U.S. Department of Defense


Date of this Version



Published in International Journal of Self-Propagating High-Temperature Synthesis, 2008, Vol. 17, No. 1, pp. 58–75.


In 1967, Merzhanov, Skhiro, and Borovinskaya published the first comprehensive paper describing self-sustaining character of reactions in a condensed phase, which could be utilized for synthesis of many ceramic and intermetallic materials [1]. In this paper, the authors demonstrated the principle of the so called “solid flame” using reactions between transition metals and boron, carbon or nitrogen. The world-wide combustion synthesis community considers this comprehensive paper and subsequent integrated experimental and theoretical research effort conducted in the former Soviet Union as the beginning of a new approach and method of synthesizing advanced high temperature materials. The main research was conducted by many Russian scientists at the Branch of Russian Academy of Sciences in Chernogolovka under the leadership of Professors Merzhanov and Borovinskaya [2–11].
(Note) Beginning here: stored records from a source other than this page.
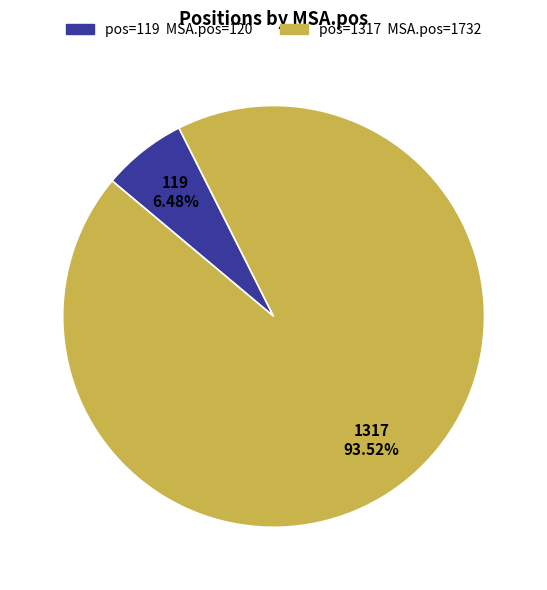

What percentage is the 119 slice, to the nearest percent?

6%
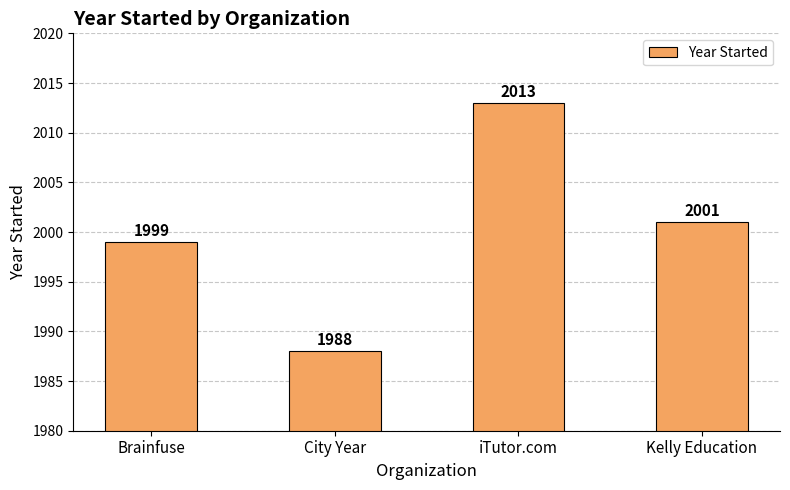

The value at Kelly Education is 436. True or false?

False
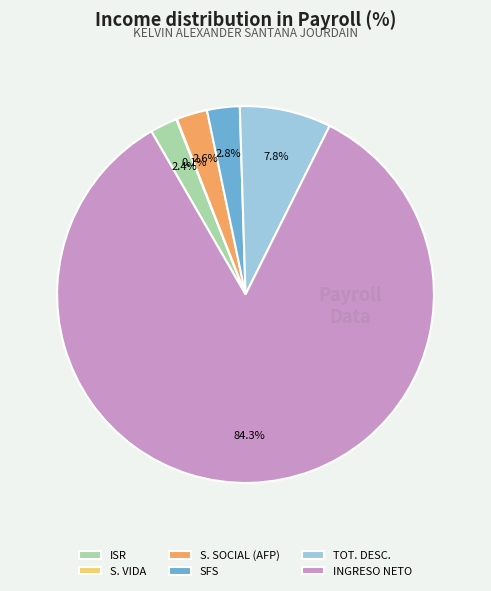

To the nearest percent, what is the combined percentage of INGRESO NETO and SFS?

87%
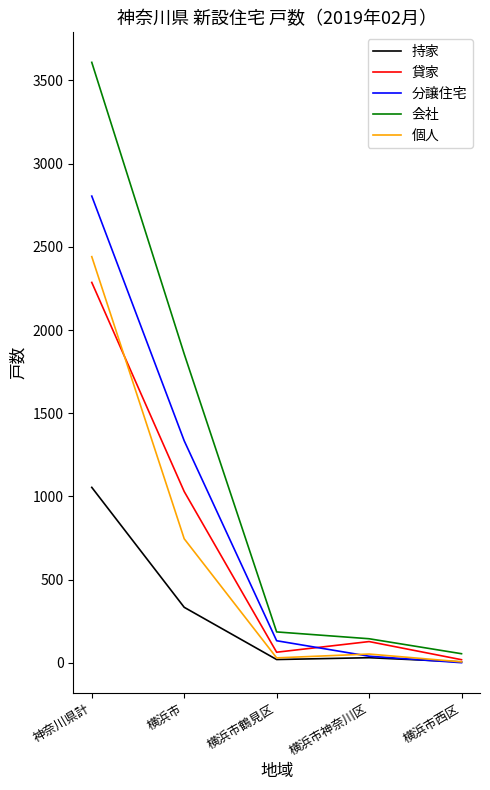

The value of 分譲住宅 at 横浜市西区 is -1379. True or false?

False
During that period of our history, free exchange of information among scientists from different countries was very limited due to the cold war. The main source of information on research discoveries and accomplishments of Russian scientists available to US and other researchers was through publications in Russian journals or their translated versions. Such as Combustion, Explosion, and Shock Waves, Doklady Academy Nauk SSSR, Soviet Powder Metallurgy of Metals and Ceramics, Inorganic Materials, and Doklady Physical Chemistry were the most searched journals in the area of combustion synthesis. In the early 90s, a new International Journal of Self-Propagating High-Temperature Synthesis was created and it is published quarterly since its inception.
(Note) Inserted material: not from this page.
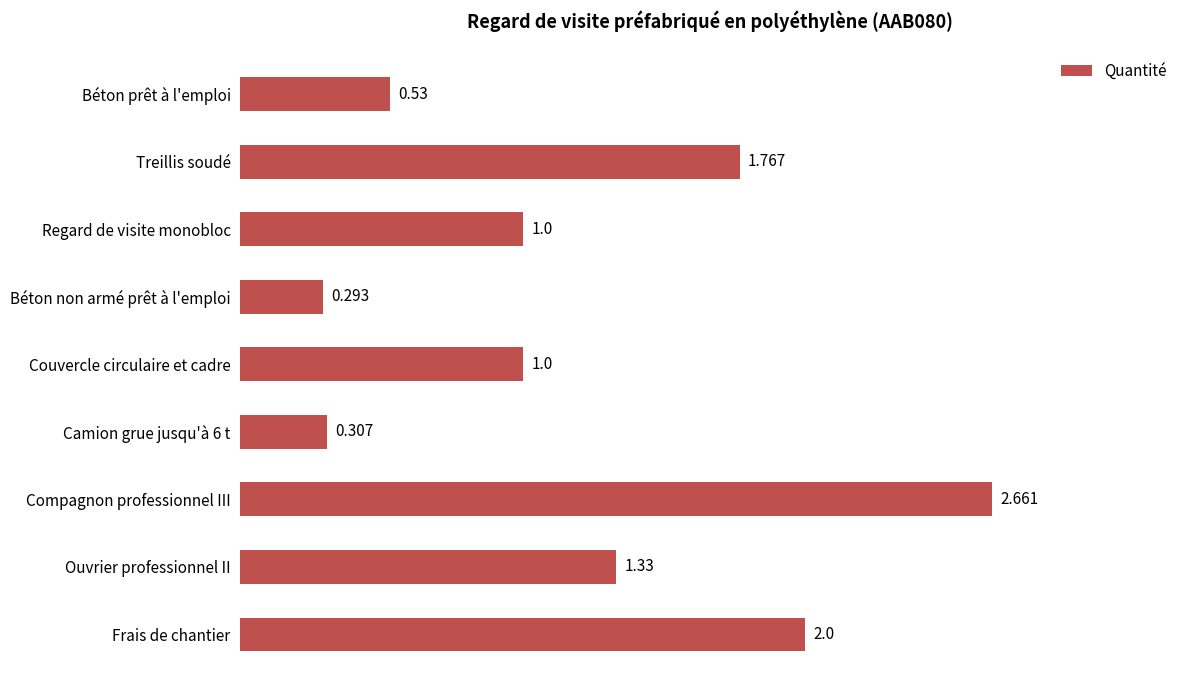

What is the label of the 3rd bar from the bottom?

Compagnon professionnel III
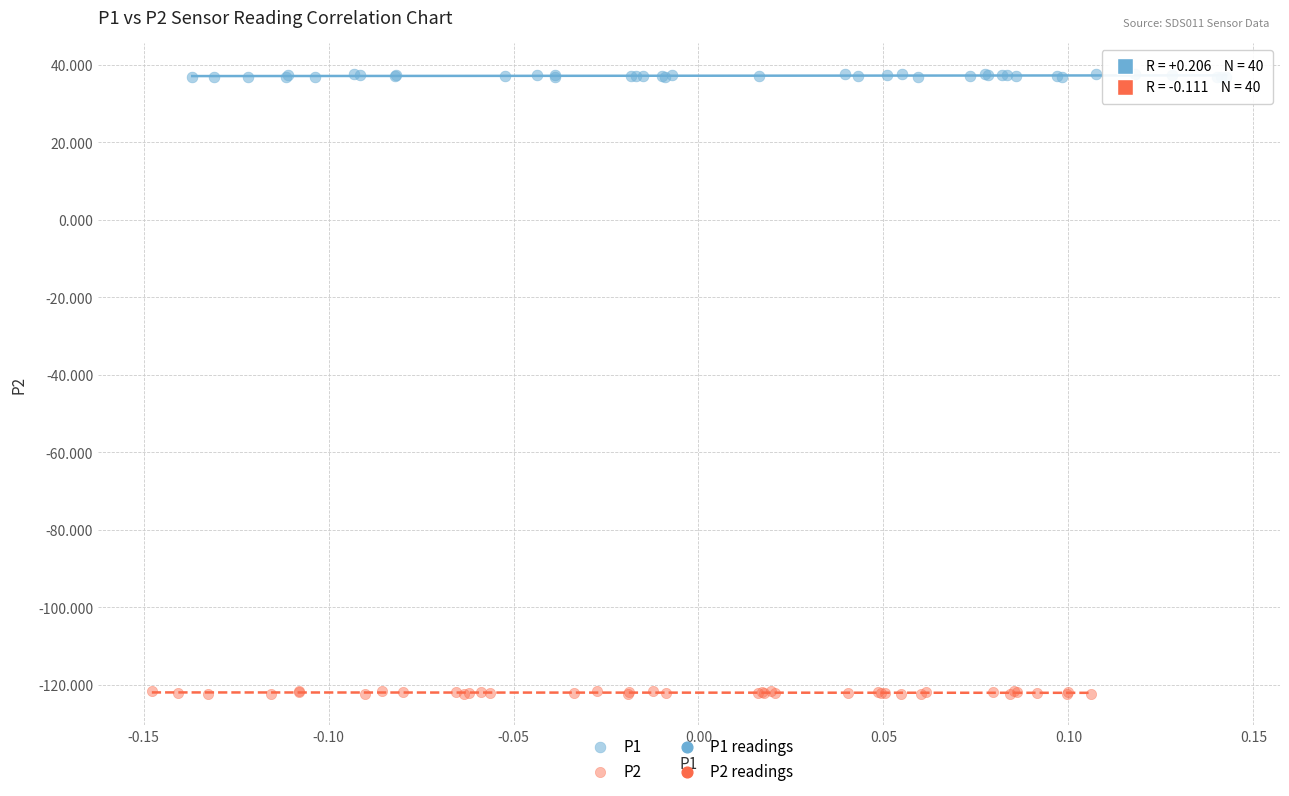

Which series contains the lowest Y value?

P2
Self-propagating high-temperature synthesis (SHS) also called combustion synthesis (CS) is the exothermic process in which the reaction between two or more solid reactants or gas and condensed reactants takes place in a self-sustaining regime leading to the formation of solid products of a higher value [12–14]. During the past forty years, hundreds of different compounds, including, nitrides, borides, carbides, silicides, sulfides, phosphides, hydrides, and oxides of many elements as well as intermetallics, composites, nonstoichiometric compounds, and solid solutions were successfully synthesized by this method [12–18]. Some materials have been successfully scaled-up and produced by the industry. To this group of materials among others belong: carbides of titanium, zirconium, tungsten, tantalum, boron and silicon, titanium diboride, molybdenum disilicide, aluminum nitride, silicon nitride, nickel aluminides, titanium nickelide, zirconium aluminides, and a number of composites (e.g. TiC–TiB2 and SiC–Si3 N4) or solid solutions such as SIALONs and aluminum oxynitride (ALON).